Gather every line from the rows below that contains the string "skPoint". Case counts.

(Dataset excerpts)
+--

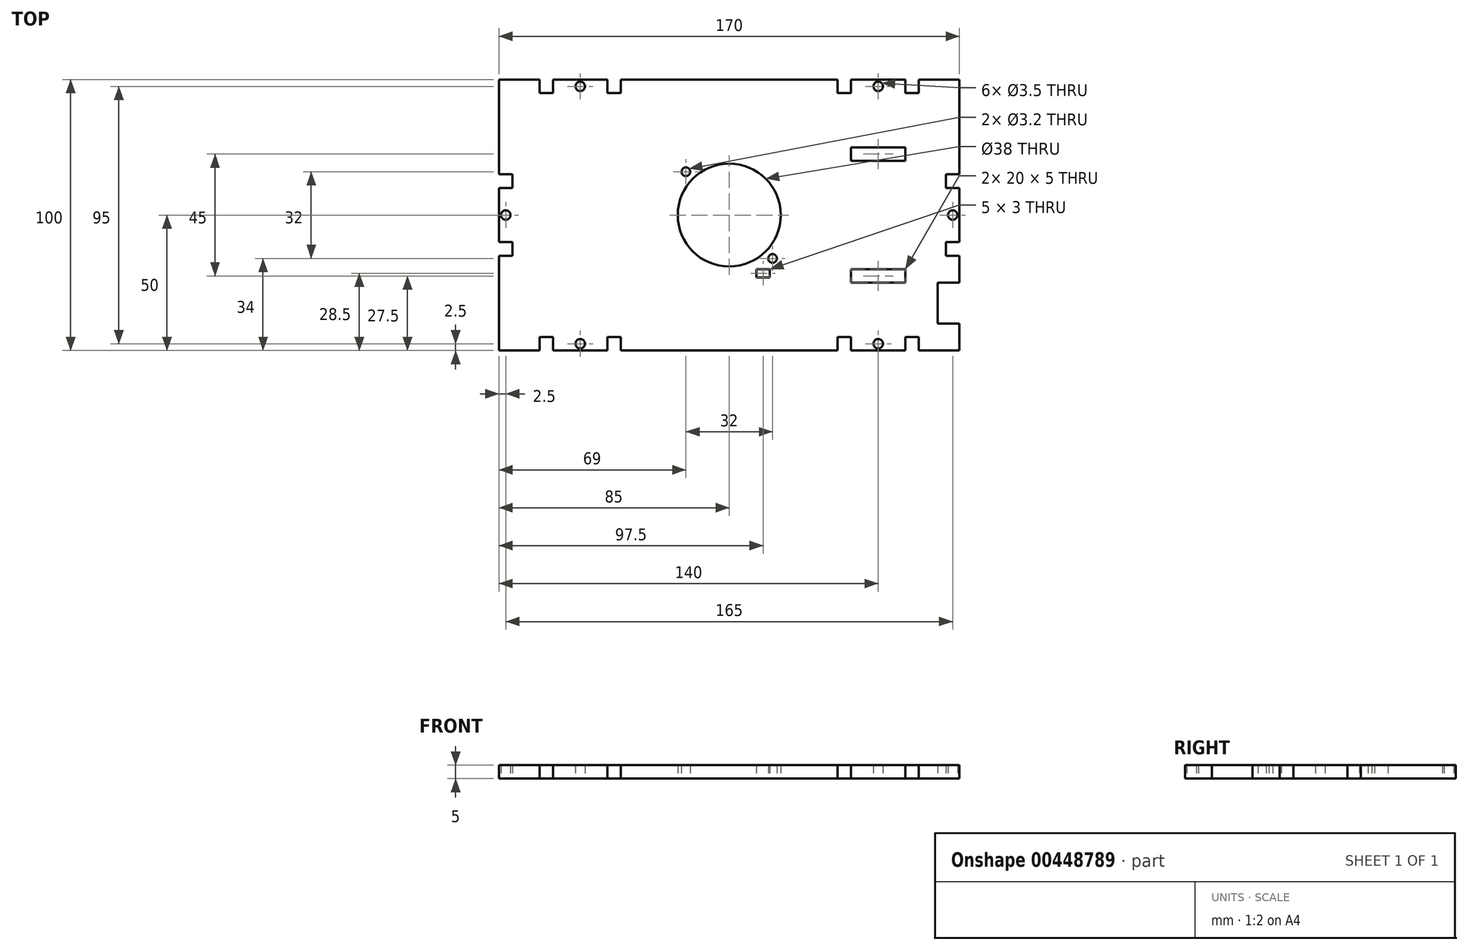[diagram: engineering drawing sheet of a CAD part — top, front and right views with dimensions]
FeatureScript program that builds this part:
annotation { "Feature Type Name" : "Feature", "Feature Type Description" : "" }
export const myFeature = defineFeature(function(context is Context, id is Id, definition is map)
    precondition{}
    {
        {
            var Q0;
            Q0=qCreatedBy(makeId("Top.planeOp"),FACE);
            var sketch = newSketch(context, id + "F0", { "sketchPlane" : qUnion([Q0])});
            skLineSegment(sketch, "E0.bottom", {"start": v(0, 100) * mm, "end": v(15, 100) * mm});
            skLineSegment(sketch, "E0.top", {"start": v(0, 0) * mm, "end": v(15, 0) * mm});
            skLineSegment(sketch, "E0.left", {"start": v(0, 100) * mm, "end": v(0, 65) * mm});
            skLineSegment(sketch, "E0.right", {"start": v(170, 100) * mm, "end": v(170, 65) * mm});
            skPoint(sketch, "E1", {"position": v(0, 50) * mm});
            skPoint(sketch, "E2", {"position": v(85, 100) * mm});
            skLineSegment(sketch, "E3.top", {"start": v(15, 5) * mm, "end": v(20, 5) * mm});
            skLineSegment(sketch, "E3.left", {"start": v(15, 0) * mm, "end": v(15, 5) * mm});
            skLineSegment(sketch, "E3.right", {"start": v(20, 0) * mm, "end": v(20, 5) * mm});
            skLineSegment(sketch, "E4.top", {"start": v(40, 5) * mm, "end": v(45, 5) * mm});
            skLineSegment(sketch, "E4.left", {"start": v(40, 0) * mm, "end": v(40, 5) * mm});
            skLineSegment(sketch, "E4.right", {"start": v(45, 0) * mm, "end": v(45, 5) * mm});
            skLineSegment(sketch, "E5.bottom", {"start": v(0, 35) * mm, "end": v(5, 35) * mm});
            skLineSegment(sketch, "E5.top", {"start": v(0, 40) * mm, "end": v(5, 40) * mm});
            skLineSegment(sketch, "E5.right", {"start": v(5, 35) * mm, "end": v(5, 40) * mm});
            skLineSegment(sketch, "E6.bottom", {"start": v(0, 60) * mm, "end": v(5, 60) * mm});
            skLineSegment(sketch, "E6.top", {"start": v(0, 65) * mm, "end": v(5, 65) * mm});
            skLineSegment(sketch, "E6.right", {"start": v(5, 60) * mm, "end": v(5, 65) * mm});
            skCircle(sketch, "E7", {"center": v(2.5, 50) * mm, "radius": 1.75 * mm});
            skPoint(sketch, "E7.centerSnap0", {"position": v(2.5, 60) * mm});
            skCircle(sketch, "E8", {"center": v(30, 2.5) * mm, "radius": 1.75 * mm});
            skLineSegment(sketch, "E9", {"start": v(85, 100) * mm, "end": v(85, 0) * mm, "construction": true});
            skPoint(sketch, "E9.endSnap0", {"position": v(85, 0) * mm});
            skLineSegment(sketch, "E10", {"start": v(170, 50) * mm, "end": v(0, 50) * mm, "construction": true});
            skLineSegment(sketch, "E11.MirrorCS", {"start": v(125, 0) * mm, "end": v(125, 5) * mm});
            skLineSegment(sketch, "E12.MirrorCS", {"start": v(130, 5) * mm, "end": v(125, 5) * mm});
            skLineSegment(sketch, "E13.MirrorCS", {"start": v(130, 0) * mm, "end": v(130, 5) * mm});
            skLineSegment(sketch, "E14.MirrorCS", {"start": v(155, 0) * mm, "end": v(155, 5) * mm});
            skLineSegment(sketch, "E15.MirrorCS", {"start": v(155, 5) * mm, "end": v(150, 5) * mm});
            skLineSegment(sketch, "E16.MirrorCS", {"start": v(150, 0) * mm, "end": v(150, 5) * mm});
            skCircle(sketch, "E17.MirrorC", {"center": v(140, 2.5) * mm, "radius": 1.75 * mm});
            skLineSegment(sketch, "E18.MirrorCS", {"start": v(170, 60) * mm, "end": v(165, 60) * mm});
            skLineSegment(sketch, "E19.MirrorCS", {"start": v(170, 65) * mm, "end": v(165, 65) * mm});
            skLineSegment(sketch, "E20.MirrorCS", {"start": v(165, 60) * mm, "end": v(165, 65) * mm});
            skCircle(sketch, "E21.MirrorC", {"center": v(167.5, 50) * mm, "radius": 1.75 * mm});
            skLineSegment(sketch, "E22.MirrorCS", {"start": v(165, 35) * mm, "end": v(165, 40) * mm});
            skLineSegment(sketch, "E23.MirrorCS", {"start": v(170, 40) * mm, "end": v(165, 40) * mm});
            skLineSegment(sketch, "E24.MirrorCS", {"start": v(170, 35) * mm, "end": v(165, 35) * mm});
            skLineSegment(sketch, "E25.MirrorCS", {"start": v(125, 100) * mm, "end": v(125, 95) * mm});
            skLineSegment(sketch, "E26.MirrorCS", {"start": v(130, 95) * mm, "end": v(125, 95) * mm});
            skLineSegment(sketch, "E27.MirrorCS", {"start": v(130, 100) * mm, "end": v(130, 95) * mm});
            skCircle(sketch, "E28.MirrorC", {"center": v(140, 97.5) * mm, "radius": 1.75 * mm});
            skLineSegment(sketch, "E29.MirrorCS", {"start": v(150, 100) * mm, "end": v(150, 95) * mm});
            skLineSegment(sketch, "E30.MirrorCS", {"start": v(155, 95) * mm, "end": v(150, 95) * mm});
            skLineSegment(sketch, "E31.MirrorCS", {"start": v(155, 100) * mm, "end": v(155, 95) * mm});
            skLineSegment(sketch, "E32.MirrorCS", {"start": v(45, 100) * mm, "end": v(45, 95) * mm});
            skLineSegment(sketch, "E33.MirrorCS", {"start": v(40, 100) * mm, "end": v(40, 95) * mm});
            skLineSegment(sketch, "E34.MirrorCS", {"start": v(40, 95) * mm, "end": v(45, 95) * mm});
            skCircle(sketch, "E35.MirrorC", {"center": v(30, 97.5) * mm, "radius": 1.75 * mm});
            skLineSegment(sketch, "E36.MirrorCS", {"start": v(20, 100) * mm, "end": v(20, 95) * mm});
            skLineSegment(sketch, "E37.MirrorCS", {"start": v(15, 95) * mm, "end": v(20, 95) * mm});
            skLineSegment(sketch, "E38.MirrorCS", {"start": v(15, 100) * mm, "end": v(15, 95) * mm});
            skLineSegment(sketch, "E39.trimOffspring", {"start": v(0, 35) * mm, "end": v(0, 0) * mm});
            skLineSegment(sketch, "E40.trimOffspring", {"start": v(0, 60) * mm, "end": v(0, 40) * mm});
            skLineSegment(sketch, "E41.trimOffspring", {"start": v(20, 0) * mm, "end": v(40, 0) * mm});
            skLineSegment(sketch, "E42.trimOffspring", {"start": v(45, 0) * mm, "end": v(125, 0) * mm});
            skLineSegment(sketch, "E43.trimOffspring", {"start": v(130, 0) * mm, "end": v(150, 0) * mm});
            skLineSegment(sketch, "E44.trimOffspring", {"start": v(155, 0) * mm, "end": v(170, 0) * mm});
            skLineSegment(sketch, "E45.trimOffspring", {"start": v(170, 35) * mm, "end": v(170, 25) * mm});
            skLineSegment(sketch, "E46.trimOffspring", {"start": v(170, 60) * mm, "end": v(170, 40) * mm});
            skLineSegment(sketch, "E47.trimOffspring", {"start": v(155, 100) * mm, "end": v(170, 100) * mm});
            skLineSegment(sketch, "E48.trimOffspring", {"start": v(130, 100) * mm, "end": v(150, 100) * mm});
            skLineSegment(sketch, "E49.trimOffspring", {"start": v(45, 100) * mm, "end": v(125, 100) * mm});
            skLineSegment(sketch, "E50.trimOffspring", {"start": v(20, 100) * mm, "end": v(40, 100) * mm});
            skLineSegment(sketch, "E51.bottom", {"start": v(130, 75) * mm, "end": v(150, 75) * mm});
            skLineSegment(sketch, "E51.top", {"start": v(130, 70) * mm, "end": v(150, 70) * mm});
            skLineSegment(sketch, "E51.left", {"start": v(130, 75) * mm, "end": v(130, 70) * mm});
            skLineSegment(sketch, "E51.right", {"start": v(150, 75) * mm, "end": v(150, 70) * mm});
            skLineSegment(sketch, "E52.MirrorCS", {"start": v(150, 25) * mm, "end": v(150, 30) * mm});
            skLineSegment(sketch, "E53.MirrorCS", {"start": v(130, 25) * mm, "end": v(150, 25) * mm});
            skLineSegment(sketch, "E54.MirrorCS", {"start": v(130, 25) * mm, "end": v(130, 30) * mm});
            skLineSegment(sketch, "E55.MirrorCS", {"start": v(130, 30) * mm, "end": v(150, 30) * mm});
            skLineSegment(sketch, "E56", {"start": v(170, 25) * mm, "end": v(162, 25) * mm});
            skLineSegment(sketch, "E57", {"start": v(162, 25) * mm, "end": v(162, 10) * mm});
            skLineSegment(sketch, "E58", {"start": v(162, 10) * mm, "end": v(170, 10) * mm});
            skLineSegment(sketch, "E59.trimOffspring", {"start": v(170, 10) * mm, "end": v(170, 0) * mm});
            skCircle(sketch, "E60", {"center": v(85, 50) * mm, "radius": 19 * mm});
            skLineSegment(sketch, "E61.bottom", {"start": v(69, 66) * mm, "end": v(101, 66) * mm, "construction": true});
            skLineSegment(sketch, "E61.top", {"start": v(69, 34) * mm, "end": v(101, 34) * mm, "construction": true});
            skLineSegment(sketch, "E61.left", {"start": v(69, 66) * mm, "end": v(69, 34) * mm, "construction": true});
            skLineSegment(sketch, "E61.right", {"start": v(101, 66) * mm, "end": v(101, 34) * mm, "construction": true});
            skPoint(sketch, "E62", {"position": v(85, 66) * mm});
            skPoint(sketch, "E63", {"position": v(69, 50) * mm});
            skCircle(sketch, "E64", {"center": v(69, 66) * mm, "radius": 1.6 * mm});
            skCircle(sketch, "E65", {"center": v(101, 34) * mm, "radius": 1.6 * mm});
            skLineSegment(sketch, "E66.bottom", {"start": v(65, 70) * mm, "end": v(105, 70) * mm, "construction": true});
            skLineSegment(sketch, "E66.top", {"start": v(65, 30) * mm, "end": v(105, 30) * mm, "construction": true});
            skLineSegment(sketch, "E66.left", {"start": v(65, 70) * mm, "end": v(65, 30) * mm, "construction": true});
            skLineSegment(sketch, "E66.right", {"start": v(105, 70) * mm, "end": v(105, 30) * mm, "construction": true});
            skPoint(sketch, "E67", {"position": v(85, 70) * mm});
            skPoint(sketch, "E68", {"position": v(105, 50) * mm});
            skLineSegment(sketch, "E69.bottom", {"start": v(95, 30) * mm, "end": v(100, 30) * mm});
            skLineSegment(sketch, "E69.top", {"start": v(95, 27) * mm, "end": v(100, 27) * mm});
            skLineSegment(sketch, "E69.left", {"start": v(95, 30) * mm, "end": v(95, 27) * mm});
            skLineSegment(sketch, "E69.right", {"start": v(100, 30) * mm, "end": v(100, 27) * mm});
            skSolve(sketch);
        }
        {
            var Q0;
            Q0=makeQuery(id+"F0.imprint","IMPRINT",FACE,{"disambiguationData":[TD([[makeQuery(id+"F0.imprint","IMPRINT",EDGE,{"derivedFrom":sQuery(id+"F0.wireOp",EDGE,"E0.bottom")}),-1.0]])]});
            extrude(context, id + "F1", {"entities" : qUnion([Q0]), "depth" : 5 * mm});
        }
    });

+--

**SOLUTION TO THIS EXERCISE:**
            skPoint(sketch, "E1", {"position": v(0, 50) * mm});
            skPoint(sketch, "E2", {"position": v(85, 100) * mm});
            skPoint(sketch, "E7.centerSnap0", {"position": v(2.5, 60) * mm});
            skPoint(sketch, "E9.endSnap0", {"position": v(85, 0) * mm});
            skPoint(sketch, "E62", {"position": v(85, 66) * mm});
            skPoint(sketch, "E63", {"position": v(69, 50) * mm});
            skPoint(sketch, "E67", {"position": v(85, 70) * mm});
            skPoint(sketch, "E68", {"position": v(105, 50) * mm});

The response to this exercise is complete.